La mejor desviación de que disponían eran ellos mismos, explicó Barber, y lo demostró con el truco de las cintas.
– Para este juego de manos necesito cintas de color azul, rojo, negro, amarillo, verde y marrón. Al final de cada yarda hago un nudo corredizo y luego enrollo apretadamente la cinta anudada, preparando pequeños rollos que distribuyo por mi vestimenta. El mismo color siempre se guarda en el mismo bolsillo.
“¿Quién quiere una cinta?", preguntó.
"¡Oh, señor, yo! Una cinta azul de dos yardas de largo." Rara vez las quieren más largas. Al fin y al cabo, no usan cintas para atar a la vaca.
“Finjo olvidarme de la petición y me ocupo de otros asuntos. En ese momento, tú creas un punto de atención, por ejemplo haciendo juegos malabares. Mientras están concentrados en ti, me llevo la mano al bolsillo izquierdo de la túnica, donde siempre guardo la cinta azul. Creo la sensación de que me tapo la boca para toser y el rollo de cinta acaba en mi boca. Segundos más tarde, cuando he recuperado la atención del público, asomo la punta de la cinta entre los labios y la extraigo poco a poco. El primer nudo se deshace en cuanto toca mis dientes. Cuando aparece el segundo nudo, sé que tengo dos metros, así que corto la cinta y la entrego.
A Rob le entusiasmó aprender el truco, aunque se sintió defraudado por la manipulación, engañado por la magia.
Barber siguió desilusionándolo. Poco tiempo después, aunque aún no daba la talla como mago, prestaba grandes servicios como ayudante del mago. Aprendió pequeños bailes, himnos y canciones, chistes y anécdotas que no entendía. Por fin logró cotorrear los discursos que acompañaban la venta de la Panacea Universal. Barber le aseguró que aprendía con rapidez.

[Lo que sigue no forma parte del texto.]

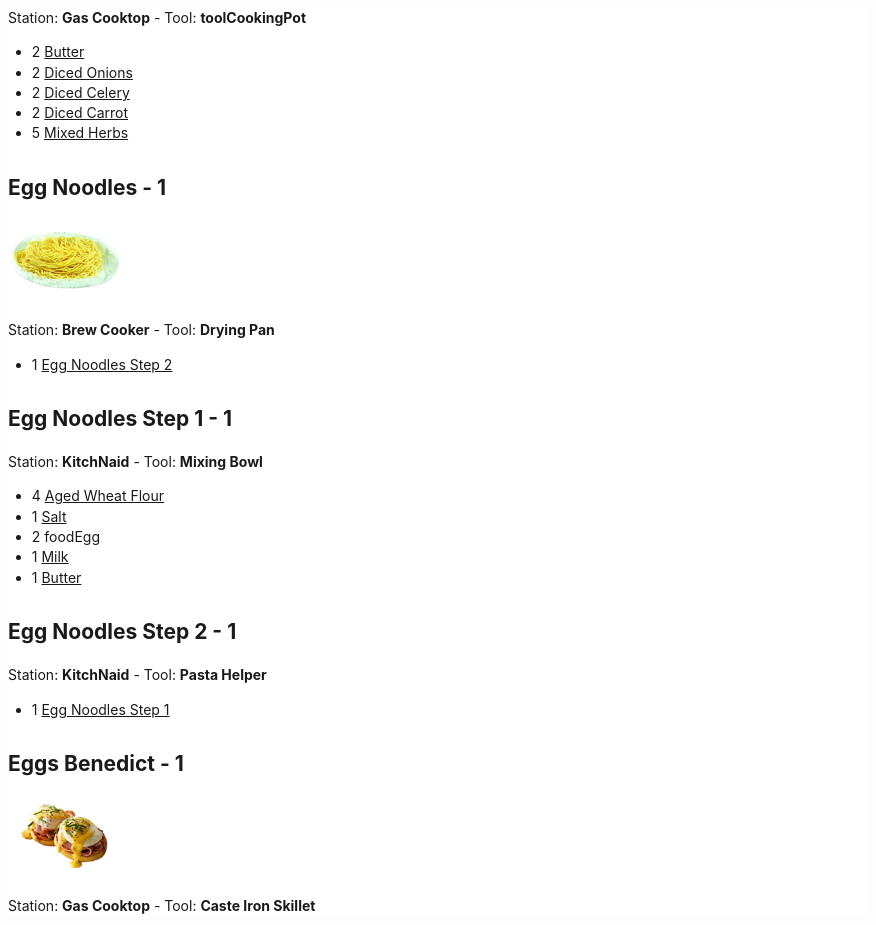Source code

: Station: **Gas Cooktop** - Tool: **toolCookingPot**

- 2 [Butter](#Butter)
- 2 [Diced Onions](#Diced_Onions)
- 2 [Diced Celery](#Diced_Celery)
- 2 [Diced Carrot](#Diced_Carrot)
- 5 [Mixed Herbs](#Mixed_Herbs)

## <a name="Egg_Noodles_Drying_Pan_Egg_Noodles_Step_2____"></a><a name="Egg_Noodles"></a>Egg Noodles - 1
![image](FarmLife2Mod/ItemIcons/Egg%20Noodles.png)

Station: **Brew Cooker** - Tool: **Drying Pan**

- 1 [Egg Noodles Step 2](#Egg_Noodles_Step_2)

## <a name="Egg_Noodles_Step_1_Mixing_Bowl_Aged_Wheat_Flour_Salt_foodEgg_Milk_Butter"></a><a name="Egg_Noodles_Step_1"></a>Egg Noodles Step 1 - 1

Station: **KitchNaid** - Tool: **Mixing Bowl**

- 4 [Aged Wheat Flour](#Aged_Wheat_Flour)
- 1 [Salt](#Salt)
- 2 foodEgg
- 1 [Milk](#Milk)
- 1 [Butter](#Butter)

## <a name="Egg_Noodles_Step_2_Pasta_Helper_Egg_Noodles_Step_1____"></a><a name="Egg_Noodles_Step_2"></a>Egg Noodles Step 2 - 1

Station: **KitchNaid** - Tool: **Pasta Helper**

- 1 [Egg Noodles Step 1](#Egg_Noodles_Step_1)

## <a name="Eggs_Benedict_Caste_Iron_Skillet_Poached_Eggs_English_Muffin_Sliced_Ham_Hollandaise_"></a><a name="Eggs_Benedict"></a>Eggs Benedict - 1
![image](FarmLife2Mod/ItemIcons/Eggs%20Benedict.png)

Station: **Gas Cooktop** - Tool: **Caste Iron Skillet**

Mucho antes de que el chico lo considerara posible, el cirujano barbero declaró que ya estaba preparado.
Partieron una brumosa mañana de abril, y durante dos días atravesaron los montes Blackdown, bajo una tenue llovizna primaveral. La tercera tarde, bajo un cielo diáfano y renovado, llegaron a la aldea de Bridgeton. Barber frenó el caballo junto al puente que daba nombre a la población y estudió a su ayudante.
– Entonces, ¿estás preparado?
Rob no estaba muy seguro, pero asintió.
– Eres un buen chico. No es una gran ciudad: putañeros y furcias, una taberna siempre llena y muchos clientes que llegan de todas partes para joder y beber. De manera que todo vale, ¿entiendes?
Aunque Rob no tenía la menor idea de a qué se refería su maestro, volvió a asentir. Incitatus respondió a la tensión de las riendas y cruzó el puente al trote de paseo. Al principio todo fue como antes. El caballo hizo sus cabriolas y Rob tocó el tambor mientras desfilaban por la calle principal. Montó la tarima en la plaza de la aldea y apoyó en esta tres cestos de astillas de roble llenos de panacea.
Esta vez, cuando comenzó el espectáculo, subió a la tarima con Barber.
– Buen día y mejor mañana -saludó Barber. Ambos hacían juegos malabares con dos pelotas-. Nos alegra estar en Bridgeton.